BEGIN Supplied material
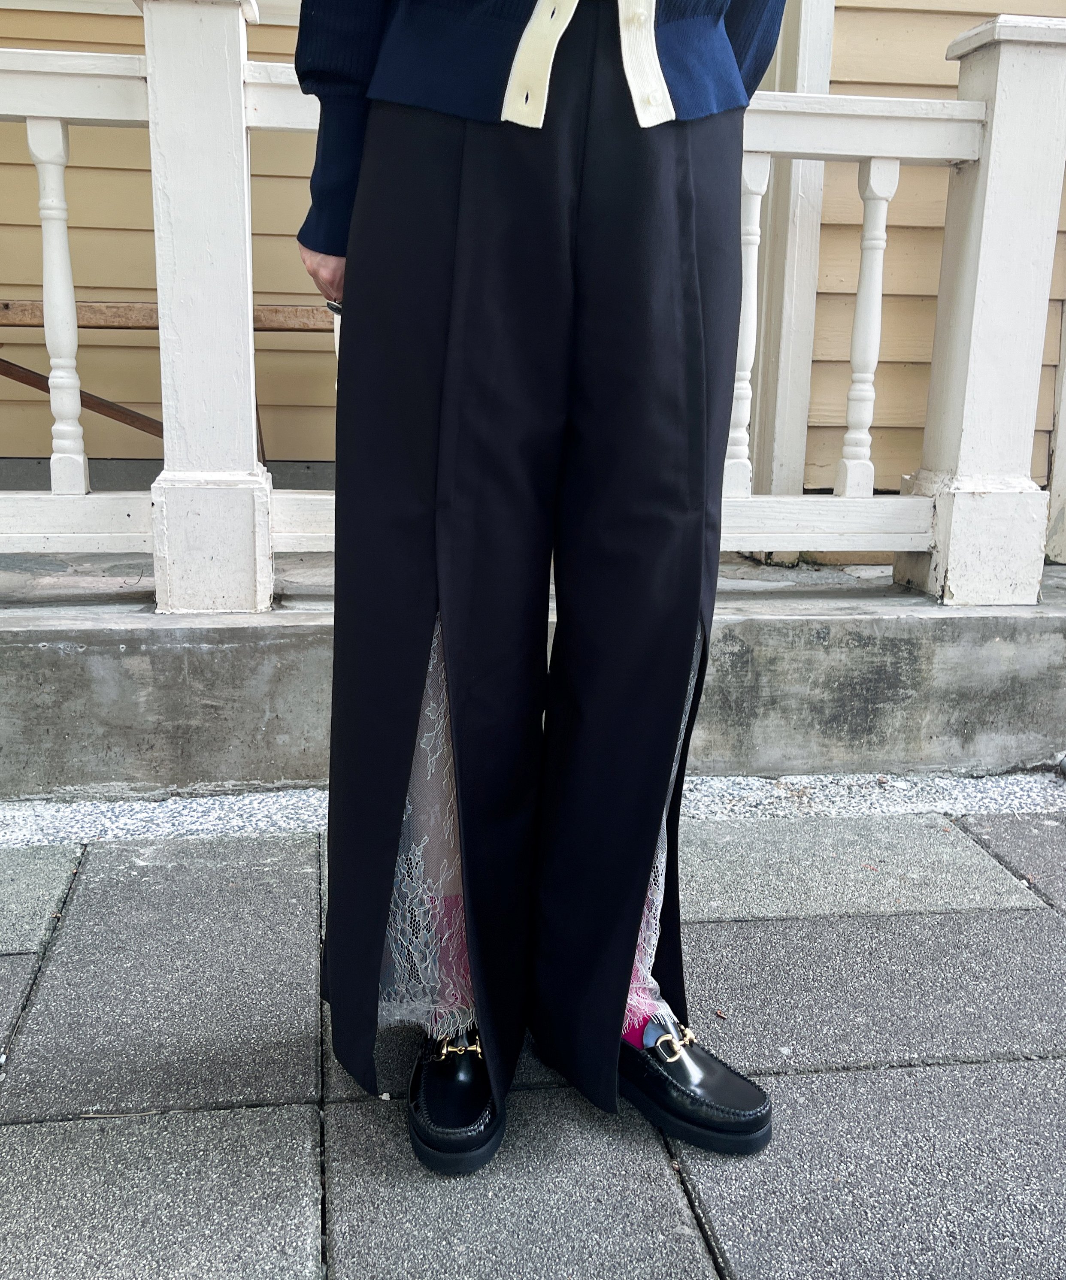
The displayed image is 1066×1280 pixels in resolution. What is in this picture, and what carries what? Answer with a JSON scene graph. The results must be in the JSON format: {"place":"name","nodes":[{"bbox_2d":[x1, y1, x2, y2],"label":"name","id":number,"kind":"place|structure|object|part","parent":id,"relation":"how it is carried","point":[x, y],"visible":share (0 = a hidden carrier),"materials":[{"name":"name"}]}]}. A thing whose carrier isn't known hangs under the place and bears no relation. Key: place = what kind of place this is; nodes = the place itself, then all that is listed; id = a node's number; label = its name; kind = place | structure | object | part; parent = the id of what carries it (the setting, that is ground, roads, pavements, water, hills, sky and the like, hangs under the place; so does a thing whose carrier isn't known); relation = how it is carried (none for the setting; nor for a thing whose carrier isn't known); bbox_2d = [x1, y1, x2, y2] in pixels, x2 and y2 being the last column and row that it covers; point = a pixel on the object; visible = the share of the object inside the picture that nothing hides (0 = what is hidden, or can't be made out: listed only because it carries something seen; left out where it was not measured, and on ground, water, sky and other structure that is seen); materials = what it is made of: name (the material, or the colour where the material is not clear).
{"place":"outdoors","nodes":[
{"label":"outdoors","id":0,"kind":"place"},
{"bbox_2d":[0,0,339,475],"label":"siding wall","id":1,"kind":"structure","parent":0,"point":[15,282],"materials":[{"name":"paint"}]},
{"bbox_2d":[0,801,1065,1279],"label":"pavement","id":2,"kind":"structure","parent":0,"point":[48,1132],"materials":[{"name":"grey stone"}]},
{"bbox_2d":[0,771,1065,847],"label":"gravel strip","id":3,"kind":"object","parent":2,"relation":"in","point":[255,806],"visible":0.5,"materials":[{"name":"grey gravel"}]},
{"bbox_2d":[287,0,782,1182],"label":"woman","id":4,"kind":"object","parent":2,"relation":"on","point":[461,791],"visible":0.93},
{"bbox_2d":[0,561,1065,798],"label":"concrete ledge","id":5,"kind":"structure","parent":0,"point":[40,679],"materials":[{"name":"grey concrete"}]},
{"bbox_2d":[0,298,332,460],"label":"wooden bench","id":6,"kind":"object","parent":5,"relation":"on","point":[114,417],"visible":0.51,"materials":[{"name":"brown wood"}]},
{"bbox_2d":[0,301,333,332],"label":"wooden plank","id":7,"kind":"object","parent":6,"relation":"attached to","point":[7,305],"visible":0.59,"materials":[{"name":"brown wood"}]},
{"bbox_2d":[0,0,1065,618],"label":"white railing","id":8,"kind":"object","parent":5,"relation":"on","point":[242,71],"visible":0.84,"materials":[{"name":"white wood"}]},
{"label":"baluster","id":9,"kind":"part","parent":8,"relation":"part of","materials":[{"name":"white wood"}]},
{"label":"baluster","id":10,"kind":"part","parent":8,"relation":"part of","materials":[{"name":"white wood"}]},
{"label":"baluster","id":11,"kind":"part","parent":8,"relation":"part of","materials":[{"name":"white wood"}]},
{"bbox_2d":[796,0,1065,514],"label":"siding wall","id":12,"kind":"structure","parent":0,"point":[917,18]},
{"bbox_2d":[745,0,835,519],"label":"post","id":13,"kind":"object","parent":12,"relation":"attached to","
END Supplied material
Return the listing exactly as it appears, excluding any image.

» **Written response**:
The displayed image is 1066×1280 pixels in resolution. What is in this picture, and what carries what? Answer with a JSON scene graph. The results must be in the JSON format: {"place":"name","nodes":[{"bbox_2d":[x1, y1, x2, y2],"label":"name","id":number,"kind":"place|structure|object|part","parent":id,"relation":"how it is carried","point":[x, y],"visible":share (0 = a hidden carrier),"materials":[{"name":"name"}]}]}. A thing whose carrier isn't known hangs under the place and bears no relation. Key: place = what kind of place this is; nodes = the place itself, then all that is listed; id = a node's number; label = its name; kind = place | structure | object | part; parent = the id of what carries it (the setting, that is ground, roads, pavements, water, hills, sky and the like, hangs under the place; so does a thing whose carrier isn't known); relation = how it is carried (none for the setting; nor for a thing whose carrier isn't known); bbox_2d = [x1, y1, x2, y2] in pixels, x2 and y2 being the last column and row that it covers; point = a pixel on the object; visible = the share of the object inside the picture that nothing hides (0 = what is hidden, or can't be made out: listed only because it carries something seen; left out where it was not measured, and on ground, water, sky and other structure that is seen); materials = what it is made of: name (the material, or the colour where the material is not clear).
{"place":"outdoors","nodes":[
{"label":"outdoors","id":0,"kind":"place"},
{"bbox_2d":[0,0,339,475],"label":"siding wall","id":1,"kind":"structure","parent":0,"point":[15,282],"materials":[{"name":"paint"}]},
{"bbox_2d":[0,801,1065,1279],"label":"pavement","id":2,"kind":"structure","parent":0,"point":[48,1132],"materials":[{"name":"grey stone"}]},
{"bbox_2d":[0,771,1065,847],"label":"gravel strip","id":3,"kind":"object","parent":2,"relation":"in","point":[255,806],"visible":0.5,"materials":[{"name":"grey gravel"}]},
{"bbox_2d":[287,0,782,1182],"label":"woman","id":4,"kind":"object","parent":2,"relation":"on","point":[461,791],"visible":0.93},
{"bbox_2d":[0,561,1065,798],"label":"concrete ledge","id":5,"kind":"structure","parent":0,"point":[40,679],"materials":[{"name":"grey concrete"}]},
{"bbox_2d":[0,298,332,460],"label":"wooden bench","id":6,"kind":"object","parent":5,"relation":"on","point":[114,417],"visible":0.51,"materials":[{"name":"brown wood"}]},
{"bbox_2d":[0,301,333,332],"label":"wooden plank","id":7,"kind":"object","parent":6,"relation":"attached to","point":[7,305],"visible":0.59,"materials":[{"name":"brown wood"}]},
{"bbox_2d":[0,0,1065,618],"label":"white railing","id":8,"kind":"object","parent":5,"relation":"on","point":[242,71],"visible":0.84,"materials":[{"name":"white wood"}]},
{"label":"baluster","id":9,"kind":"part","parent":8,"relation":"part of","materials":[{"name":"white wood"}]},
{"label":"baluster","id":10,"kind":"part","parent":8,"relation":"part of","materials":[{"name":"white wood"}]},
{"label":"baluster","id":11,"kind":"part","parent":8,"relation":"part of","materials":[{"name":"white wood"}]},
{"bbox_2d":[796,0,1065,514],"label":"siding wall","id":12,"kind":"structure","parent":0,"point":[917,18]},
{"bbox_2d":[745,0,835,519],"label":"post","id":13,"kind":"object","parent":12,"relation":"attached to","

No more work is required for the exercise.